If you don’t live your life in the Blogosphere or on Digg – and why should you? – you’ll have missed out on many knickers getting in a twist.
It all started off about the posting on Digg of an encryption key for HD-DVD that is intrinsic to the security of HD-DVD content.
Next major thing – many alleged that the administrators of Digg were removing posts about this key and the growing number of anti-digg comments that were littering the system.
Some claimed that an industry body associated with HD-DVD had given large quantities of money to the founders of Digg to start their Diggnation Webcast, hence a significant conflict of interest.
Eventually Digg founder, Kevin Rose, posted to say that they’d stop censoring postings, saying that they’d “go down fighting.” Many commented that Digg went down long ago.
It’s not just Digg that has been touched by this. Wikipedia is report to have been deleting pages containing the key too, but while leaving the information available at the same time (whoops!).
We didn’t bother you with it dear reader, as we thought you wouldn’t be that interested, but as it now touches the very heart of what being open and online is all about, we though it was worth a mention.
An excellent comment on the situation was posted by someone on Slashdot, that was then re-posted by oneman army on Digg. We think it sums up the situation so well, we couldn’t possibly say it better ourselves.
While they can do what they want on their own site, it is more a matter of credibility than anything else right now. The whole revolt isn’t even about the HD-DVD key. What has people feeling burnt is the fact that Digg purports to be about free and open user-driven content in a democratic setting, and what we’re seeing here is a cabal of admins who are subverting the entire process of the system to suit their own whims.
Now as I said, it’s not even about the 128-bit key anymore. And it’s not about the DMCA or its merits(or lack thereof). The problem goes much deeper than that, and the encryption key debacle was more of a catalyst for what the more perceptive Diggers knew was going on all along but never really had any proof of. See, it’s not just any posts containing the number they’re removing. The Digg admins are removing and banning any discussion on the topic, even legitimate discussions on the ramifications of censorship in the user-driven internet era. Quite a few legitimate and thought-provoking discussions got clobbered when the admins got ban-happy today.
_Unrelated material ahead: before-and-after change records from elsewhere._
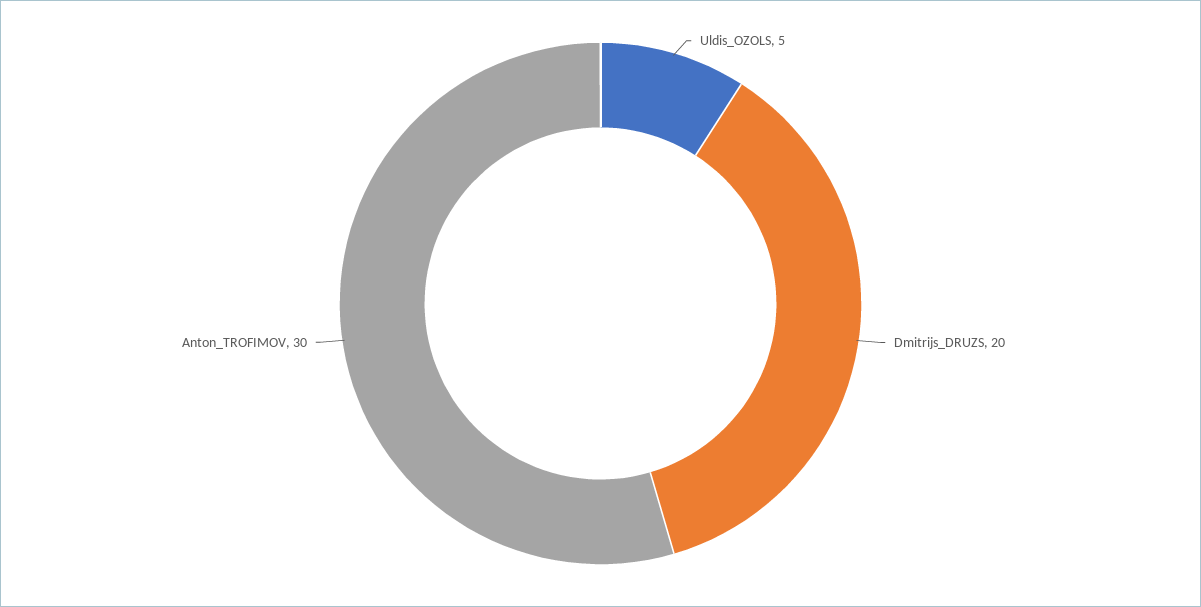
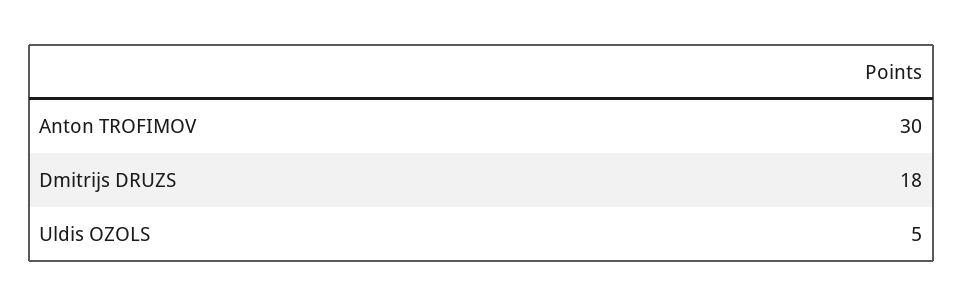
Dmitrijs_DRUZS: 20 -> 18

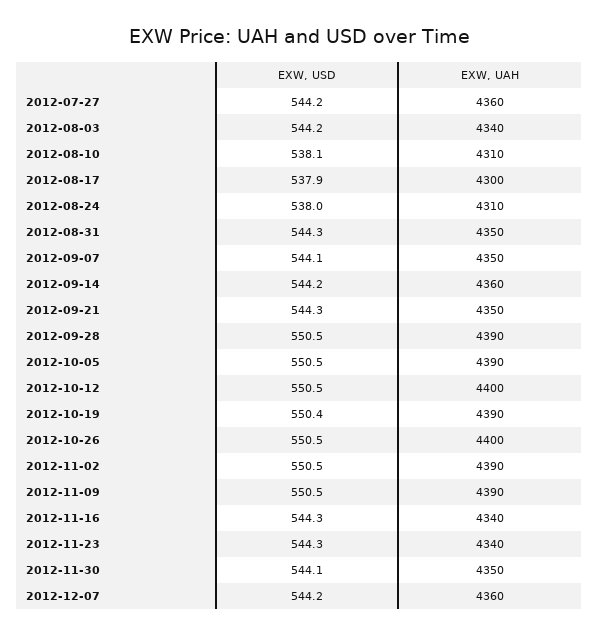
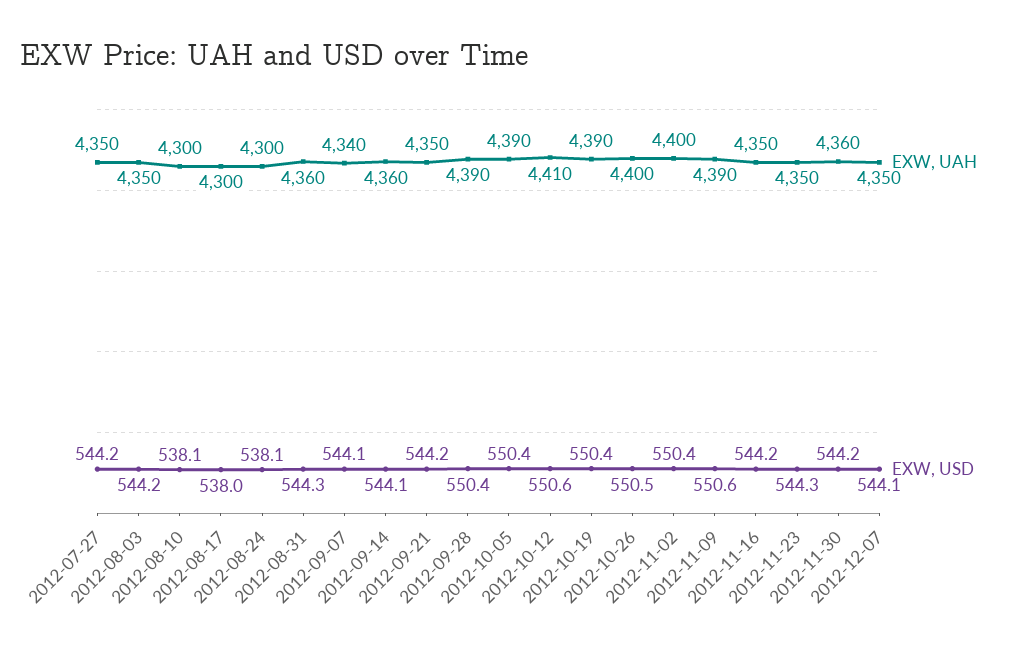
EXW, UAH, 2012-07-27: 4360 -> 4350
EXW, UAH, 2012-08-03: 4340 -> 4350
EXW, UAH, 2012-08-10: 4310 -> 4300
EXW, USD, 2012-08-17: 537.9 -> 538
EXW, USD, 2012-08-24: 538 -> 538.1
EXW, UAH, 2012-08-24: 4310 -> 4300
EXW, UAH, 2012-08-31: 4350 -> 4360
EXW, UAH, 2012-09-07: 4350 -> 4340
EXW, USD, 2012-09-14: 544.2 -> 544.1
EXW, USD, 2012-09-21: 544.3 -> 544.2
EXW, USD, 2012-09-28: 550.5 -> 550.4
EXW, USD, 2012-10-05: 550.5 -> 550.4
EXW, USD, 2012-10-12: 550.5 -> 550.6
EXW, UAH, 2012-10-12: 4400 -> 4410
EXW, USD, 2012-11-02: 550.5 -> 550.4
EXW, UAH, 2012-11-02: 4390 -> 4400
EXW, USD, 2012-11-09: 550.5 -> 550.6
EXW, USD, 2012-11-16: 544.3 -> 544.2
EXW, UAH, 2012-11-16: 4340 -> 4350
EXW, UAH, 2012-11-23: 4340 -> 4350
EXW, USD, 2012-11-30: 544.1 -> 544.2
EXW, UAH, 2012-11-30: 4350 -> 4360
EXW, USD, 2012-12-07: 544.2 -> 544.1
EXW, UAH, 2012-12-07: 4360 -> 4350

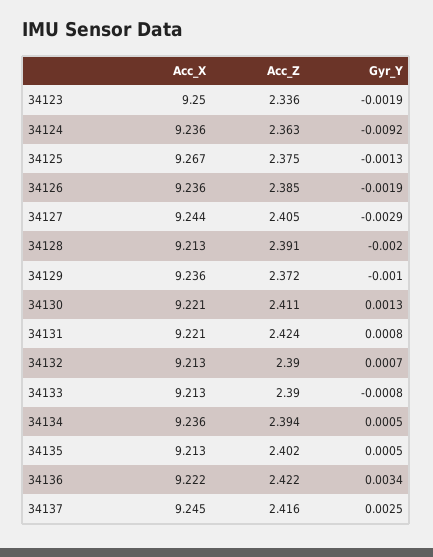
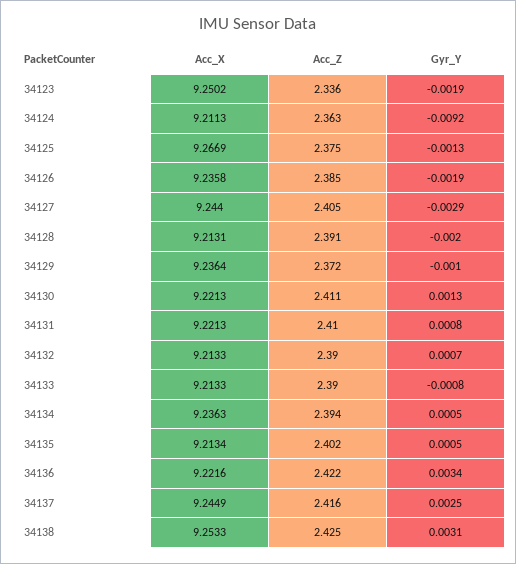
Acc_X, 34124: 9.236 -> 9.2113
Acc_Z, 34131: 2.424 -> 2.41
Acc_X, 34138: none -> 9.2533
Acc_Z, 34138: none -> 2.425
Gyr_Y, 34138: none -> 0.0031

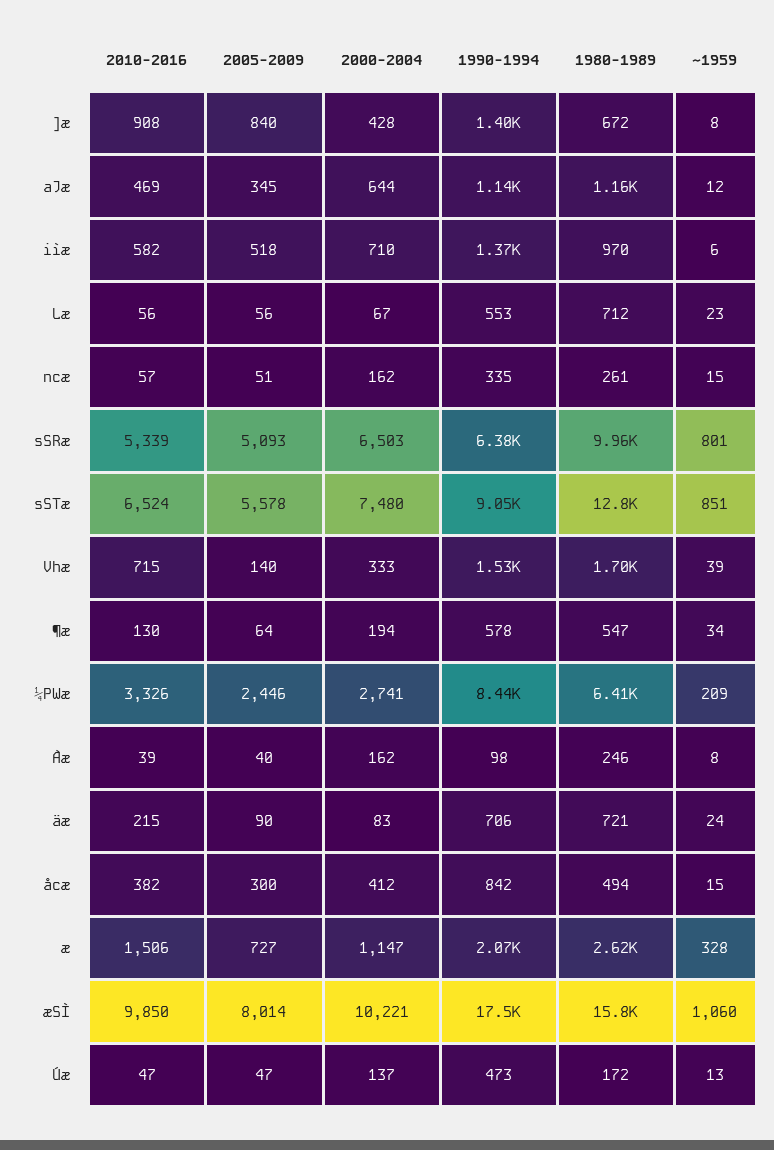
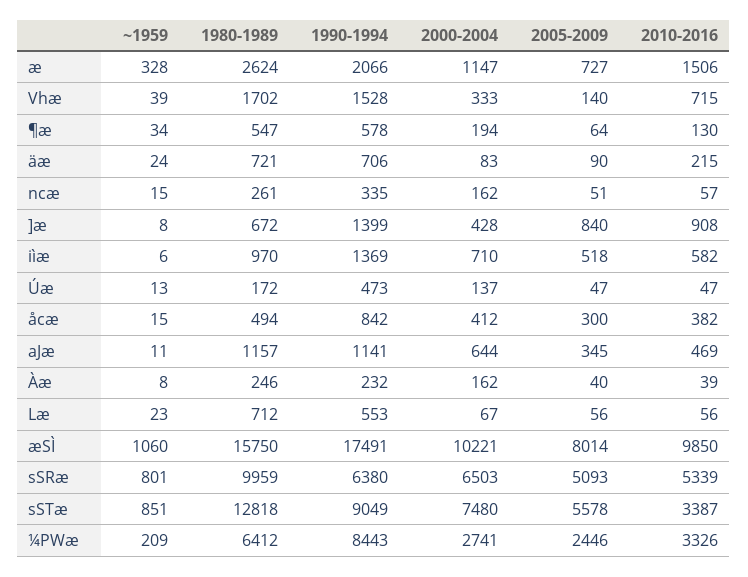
~1959, aJæ: 12 -> 11
2010-2016, sSTæ: 6524 -> 3387
1990-1994, Àæ: 98 -> 232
They have unwittingly set themselves up as a prime example of what can go wrong when marketing dollars(it is being reported that the HD-DVD guys throw ad dollars at Diggnation) meet the voice of the people. It is now being said that the Digg admins are stepping in and removing “objectionable” content when it conflicts with the will of their advertisers or displays any anti-Digg sentiment. While I’m sure this is good business sense, it’s a very ugly way of being outed as a shill and a fraud to your readers. Digg is supposed to be the underdog who fought the status-quo and beat overwhelming odds against “the system”. Now people are finding out that Digg has become the system, and they’re a bit disillusioned that their hero Mr. Rose is just like any other business man who is out to make a buck. But like I said, the admins of Digg are obviously free to do with their site as they see fit. But Digg is only as good as the people who contribute to it. Kiss them good-bye and you kiss Digg good-bye.
It’s now interesting to see that Digg isn’t displaying any of the stories like this one, with over 10,000 Diggs on their ‘top stories’, so it looks like the censorship continues unabated.
An ample illustration of the fragility of any company or Web service in the world of the Internet.